Readers of Sunday's New York Times Magazine were treated this week to a tidy puff piece about Stanley "Tookie" Williams, the San Quentin inmate now on Death Row for killing four strangers in two 1979 robberies.

Paging through the piece, readers learned that Tookie, a co-founder of the Crips street gang, co-wrote a series of books that warn children to stay away from gangs and crime, and that explain the horrors of prison life. They also read that a decision handed down by the U.S. Court of Appeals for the Ninth Circuit suggested that Tookie might be a worthy candidate for clemency because of his "laudable efforts opposing gang violence"; that Tookie was thrice nominated for the Nobel Peace Prize; that there is an upcoming TV production on Williams' "tale of heroic transformation" -- but that Tookie won't see it because "he has no access to cable TV."

Author Kimberley Sevcik described how Williams "walks slowly, magisterially, his broad chest thrust forward, his nose tilted ever so slightly upward. ... His mauve wire-rimmed glasses give him a scholarly air. But it's his voice that surprises me: not quite gentle, but disarmingly soft."
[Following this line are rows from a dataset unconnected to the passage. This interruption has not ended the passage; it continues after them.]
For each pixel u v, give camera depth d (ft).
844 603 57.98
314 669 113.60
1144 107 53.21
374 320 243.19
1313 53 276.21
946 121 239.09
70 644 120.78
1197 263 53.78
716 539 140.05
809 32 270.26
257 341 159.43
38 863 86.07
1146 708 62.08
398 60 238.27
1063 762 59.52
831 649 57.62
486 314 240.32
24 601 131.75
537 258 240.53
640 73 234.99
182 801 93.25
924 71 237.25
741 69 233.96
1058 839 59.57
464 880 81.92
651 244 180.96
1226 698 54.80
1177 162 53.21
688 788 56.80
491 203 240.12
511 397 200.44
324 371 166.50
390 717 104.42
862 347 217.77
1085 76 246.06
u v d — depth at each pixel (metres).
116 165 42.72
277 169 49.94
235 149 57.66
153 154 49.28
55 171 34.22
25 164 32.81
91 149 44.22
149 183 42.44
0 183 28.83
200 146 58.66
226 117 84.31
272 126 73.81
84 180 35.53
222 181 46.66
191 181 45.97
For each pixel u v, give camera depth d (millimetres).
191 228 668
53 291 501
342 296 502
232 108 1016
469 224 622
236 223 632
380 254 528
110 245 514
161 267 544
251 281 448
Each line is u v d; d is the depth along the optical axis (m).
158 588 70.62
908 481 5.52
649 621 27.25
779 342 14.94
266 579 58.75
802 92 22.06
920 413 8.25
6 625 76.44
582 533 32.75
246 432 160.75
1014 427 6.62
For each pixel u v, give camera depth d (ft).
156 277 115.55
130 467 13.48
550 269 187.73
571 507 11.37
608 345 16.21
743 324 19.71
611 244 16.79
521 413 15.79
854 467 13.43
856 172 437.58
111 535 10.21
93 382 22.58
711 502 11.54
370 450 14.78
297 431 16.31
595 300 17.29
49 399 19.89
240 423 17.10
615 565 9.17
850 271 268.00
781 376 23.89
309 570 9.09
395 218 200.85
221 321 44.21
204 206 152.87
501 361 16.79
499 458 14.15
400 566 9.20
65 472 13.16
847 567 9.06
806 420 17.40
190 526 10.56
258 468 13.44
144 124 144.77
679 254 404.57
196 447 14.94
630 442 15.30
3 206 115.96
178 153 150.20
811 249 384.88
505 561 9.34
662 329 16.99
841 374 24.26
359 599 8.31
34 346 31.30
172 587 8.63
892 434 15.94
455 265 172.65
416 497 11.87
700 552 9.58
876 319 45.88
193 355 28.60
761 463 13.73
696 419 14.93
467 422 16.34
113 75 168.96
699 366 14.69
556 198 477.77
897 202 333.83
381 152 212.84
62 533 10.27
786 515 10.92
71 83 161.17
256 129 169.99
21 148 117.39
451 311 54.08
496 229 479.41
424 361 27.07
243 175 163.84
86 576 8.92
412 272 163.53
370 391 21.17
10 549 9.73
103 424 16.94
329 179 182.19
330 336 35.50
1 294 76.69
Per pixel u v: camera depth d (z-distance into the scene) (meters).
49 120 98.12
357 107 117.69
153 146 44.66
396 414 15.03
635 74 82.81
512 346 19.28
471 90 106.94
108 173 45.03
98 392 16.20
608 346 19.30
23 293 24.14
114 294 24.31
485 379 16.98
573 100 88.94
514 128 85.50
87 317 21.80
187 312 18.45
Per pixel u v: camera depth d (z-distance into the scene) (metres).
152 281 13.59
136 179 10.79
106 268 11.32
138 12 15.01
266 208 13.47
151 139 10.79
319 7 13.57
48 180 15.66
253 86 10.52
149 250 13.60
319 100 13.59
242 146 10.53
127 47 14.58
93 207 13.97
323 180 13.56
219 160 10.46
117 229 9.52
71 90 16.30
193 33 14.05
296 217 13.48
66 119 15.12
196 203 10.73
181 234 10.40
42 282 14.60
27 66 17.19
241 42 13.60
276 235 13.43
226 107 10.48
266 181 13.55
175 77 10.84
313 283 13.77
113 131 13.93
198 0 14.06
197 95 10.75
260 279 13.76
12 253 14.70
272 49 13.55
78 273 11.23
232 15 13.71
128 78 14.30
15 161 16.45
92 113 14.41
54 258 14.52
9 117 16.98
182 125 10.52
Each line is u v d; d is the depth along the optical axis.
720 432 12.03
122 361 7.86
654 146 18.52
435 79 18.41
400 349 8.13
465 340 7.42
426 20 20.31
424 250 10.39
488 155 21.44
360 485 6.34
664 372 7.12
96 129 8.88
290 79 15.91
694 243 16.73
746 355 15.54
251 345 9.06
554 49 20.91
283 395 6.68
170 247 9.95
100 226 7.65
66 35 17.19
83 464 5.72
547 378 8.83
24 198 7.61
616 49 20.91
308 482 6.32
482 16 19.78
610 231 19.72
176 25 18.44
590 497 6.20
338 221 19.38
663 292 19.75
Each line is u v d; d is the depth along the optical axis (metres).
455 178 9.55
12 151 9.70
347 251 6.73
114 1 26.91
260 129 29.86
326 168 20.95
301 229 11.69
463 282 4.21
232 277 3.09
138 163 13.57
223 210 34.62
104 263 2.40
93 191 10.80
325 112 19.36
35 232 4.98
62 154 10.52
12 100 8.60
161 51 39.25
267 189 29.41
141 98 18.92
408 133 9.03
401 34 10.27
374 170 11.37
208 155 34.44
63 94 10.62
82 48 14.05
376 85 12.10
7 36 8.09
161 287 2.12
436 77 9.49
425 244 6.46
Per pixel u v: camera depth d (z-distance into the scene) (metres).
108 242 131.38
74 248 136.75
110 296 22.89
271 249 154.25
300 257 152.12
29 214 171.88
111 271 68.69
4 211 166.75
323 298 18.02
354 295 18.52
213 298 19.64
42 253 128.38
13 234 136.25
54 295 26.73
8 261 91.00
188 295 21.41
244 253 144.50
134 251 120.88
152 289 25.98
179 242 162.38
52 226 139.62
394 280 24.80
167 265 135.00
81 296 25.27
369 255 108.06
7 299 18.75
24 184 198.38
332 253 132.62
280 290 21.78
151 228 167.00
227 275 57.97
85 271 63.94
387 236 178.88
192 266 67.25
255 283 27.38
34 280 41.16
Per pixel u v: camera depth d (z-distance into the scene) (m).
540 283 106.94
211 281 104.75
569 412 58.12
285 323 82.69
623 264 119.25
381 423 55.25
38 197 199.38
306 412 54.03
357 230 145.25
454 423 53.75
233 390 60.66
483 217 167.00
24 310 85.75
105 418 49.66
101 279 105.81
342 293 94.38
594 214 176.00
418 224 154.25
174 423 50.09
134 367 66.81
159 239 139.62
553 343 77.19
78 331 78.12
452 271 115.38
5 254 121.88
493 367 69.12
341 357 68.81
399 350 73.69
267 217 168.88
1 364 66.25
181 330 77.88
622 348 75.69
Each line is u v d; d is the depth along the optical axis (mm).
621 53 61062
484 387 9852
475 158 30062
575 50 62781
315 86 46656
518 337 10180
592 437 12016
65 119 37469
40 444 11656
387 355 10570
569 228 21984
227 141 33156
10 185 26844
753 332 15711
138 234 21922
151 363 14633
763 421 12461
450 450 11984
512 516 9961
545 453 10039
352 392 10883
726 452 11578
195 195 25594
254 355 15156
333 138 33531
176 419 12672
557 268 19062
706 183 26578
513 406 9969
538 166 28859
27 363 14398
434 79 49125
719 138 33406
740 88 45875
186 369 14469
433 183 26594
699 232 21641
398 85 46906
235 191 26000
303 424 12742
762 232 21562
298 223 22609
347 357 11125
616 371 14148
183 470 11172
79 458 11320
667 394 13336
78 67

The story does report that Tookie and friends robbed a 7-Eleven store, and that "court records describe" how Tookie shot 26-year-old clerk Albert Owens in the back twice as Owens was lying face-down on the floor. Two weeks later, during a motel robbery, Tookie shot dead proprietors Yen-I Yang and Tsai-Shai Yang, as well as their daughter, Ye Chen Lin. Sevcik also reported that Tookie denies killing these four innocent people.

Here's what the New York Times story didn't tell you.

The story failed to mention that physical evidence tied Tookie to the crimes. Or that Tookie's many appeals and evidentiary hearings failed to overturn the guilty verdict or sentence.

The story does not mention that Tookie's latest appeal argued not that he's innocent -- but that he suffered from organic brain damage, which made him mentally incompetent, either during trial or when he committed the crimes.

Hmmmm. Williams' defense argues he suffered organic brain damage -- and yet The New York Times reported he reads up on black history, philosophy and world religion, and co-wrote a series of books.

The headline asked, "Has Stanley Williams Left the Gang?" San Quentin spokesman Vernell Crittendon believes that if Tookie had left the Crips, he would have helped authorities dismantle the gang to stop terror, drug blight and drive-by shootings in the black community.

Worst of all, while the story described the hardships Tookie must endure in prison, there is no mention of the demons and tragic loss endured by the families of his victims. The Yangs' son, Robert, was in another room when the shootings occurred. Tookie's prosecutor, the now-retired Robert Martin, noted: "I remember Robert Yang was highly criticized by his family members for not doing something. That was very unfair."

I talked to Owens' daughter, Becki, over the phone. Becki was 8, her sister was 5, when Albert Owens died. He had been saving up money to bring his children to California to live with them and was six months from his goal.

His death, Becki believes, kept the girls with their mother and the men who went in and out of her life. As a result of her childhood, Becki said, "men were not really trusted."

Asked what she thought of Tookie groupies, Becki answered, "I would like to have them think about how, if it had been their father ripped from them, if every hope they had ever had was taken away from them in a split-second, where they would stand."

And: "What I really would like people to know is that I don't hate the man. I hate the fact that he's not being held accountable for his own actions."

Wes McBride, president of the California Association for Gang Investigators, observed that if Tookie won his appeals, he would be set free. As for Tookie's apology (for crimes that didn't put him in prison), McBride said, "I really don't doubt that he's sorry that he's where he's at."

The New York Times asked: "Is character fixed or mutable? Can a person who is capable of tremendous harm also be capable of tremendous good?"

I believe even violent people can change. The question is: Has Tookie changed?

Or how about: Why can't death-penalty opponents find a killer who has expressed remorse for his known crimes to nominate for the Nobel Peace Prize?

Better yet: Does having your name on a book jacket remove the stain of snuffing out the lives of four innocent people?